How will you divide your time with another child? Supporting teenagers through exam years is a big transition, they need to time and patience. How would you make sure your older ones have that support while meeting the physical needs of a baby and toddler? With all these children could you provide a calm quiet environment for exam study? These are all questions I’d be asking myself in your shoes.

the above is if all is smooth sailing with no complications. How would it work if you have pregnancy or butlers complications? What’s your partner like, is he going to more than do his share for you and all the children when needed?

if time and resources are limited it’s going to be your older dc that lost out every time.

Historian0111101000 · 07/06/2026 17:16

Miraclemuma03 · 05/06/2026 05:08

Your children do not dictate your family planning. They are children not apart of the relationship between two adult parents. If their life will not change if you bring a new baby into the world then the decision is only for you and your partner and your children dont need to be involved or even like it.

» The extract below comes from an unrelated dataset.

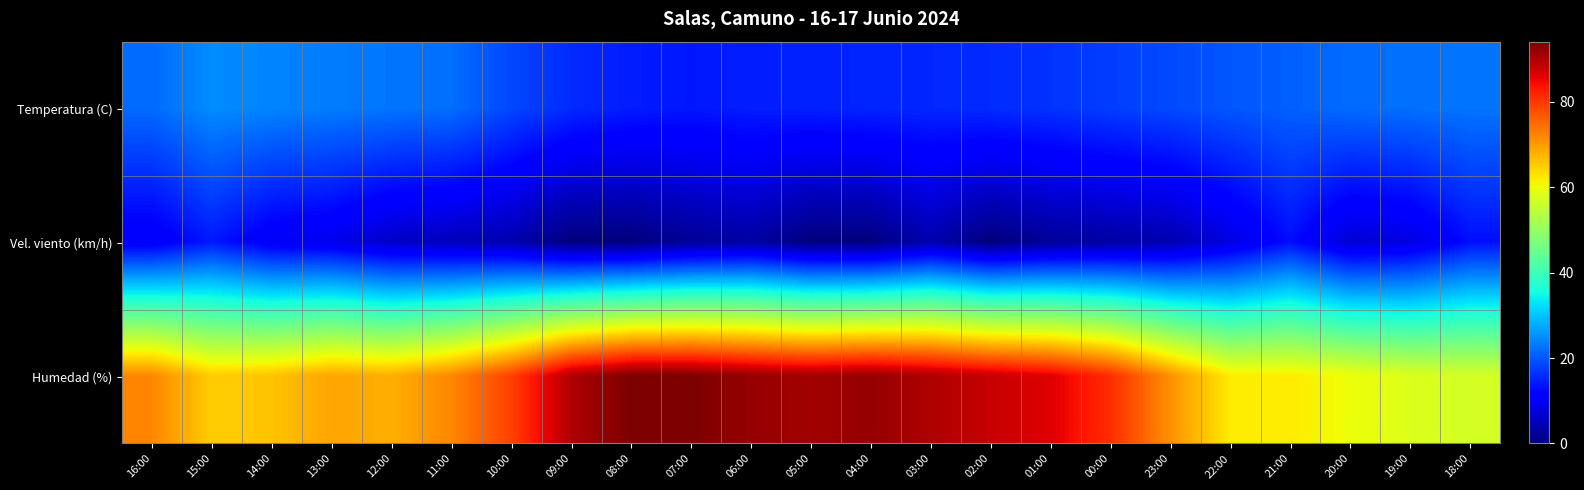

List the series in order of their peak value, highest first.

Humedad (%), Temperatura (C), Vel. viento (km/h)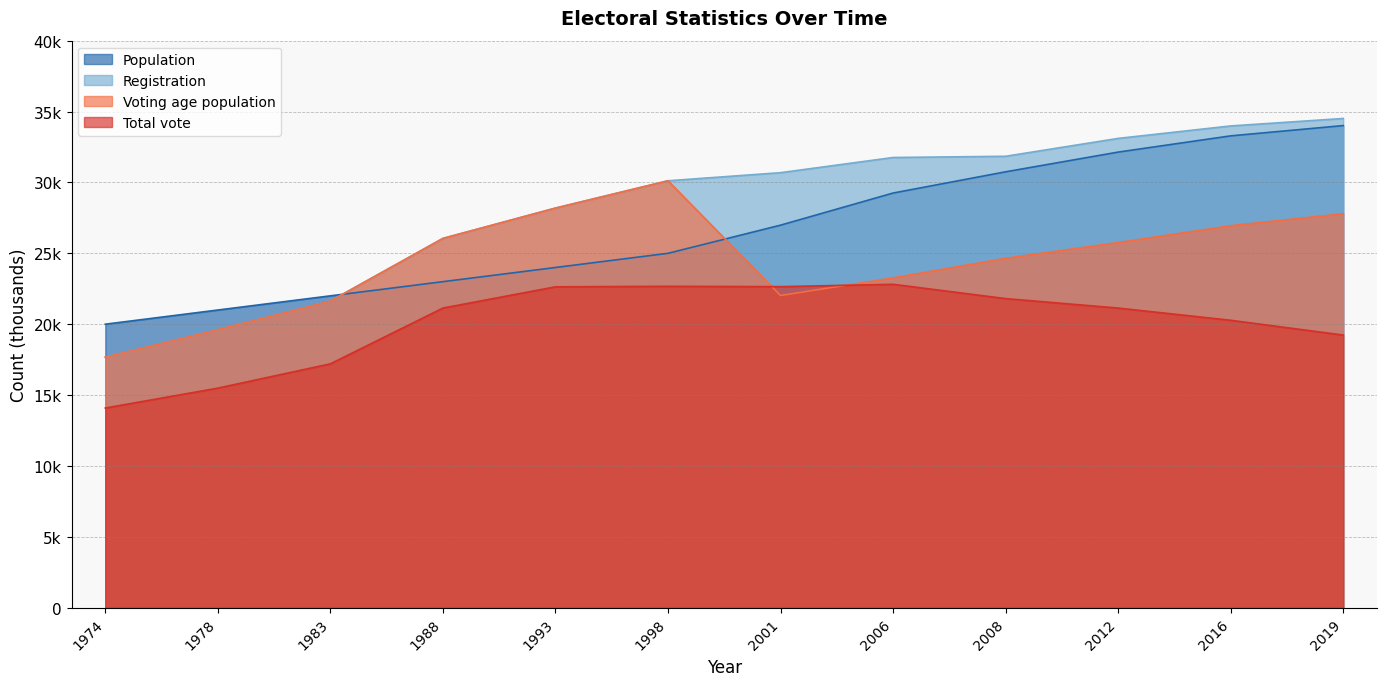

Between 2016 and 1983, which is larger?

2016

If your older kids arnt raising your younger kids, arnt responsible for their siblings besides the odd helping out here and there, then it has no concern to them. I have a large family, not ever have my children told me I cant have another baby in the home because my children know they will never have to be responsible for that child and their lives dont have to change to make room. If you want a baby and you can make it work and you dont need to rely on your older children to raise your younger children then go for it.

This!!!
I wouldn't ask or worry about what they think.

Sarah2891 · 07/06/2026 17:21

Paramaribo2025 · 05/06/2026 05:54

I think 3 is enough.
Do you have all girls?
Are you wanting a boy?

She says in her OP that the child who doesn't want another sibling is a girl.

Purplecatshopaholic · 07/06/2026 17:50

Maybe parents should consider their existing children more. So often parents just seem to ‘want another’, regardless of the impact. Isn’t three enough? You are just diluting your time and your resources every time. Maybe be happy with what you have?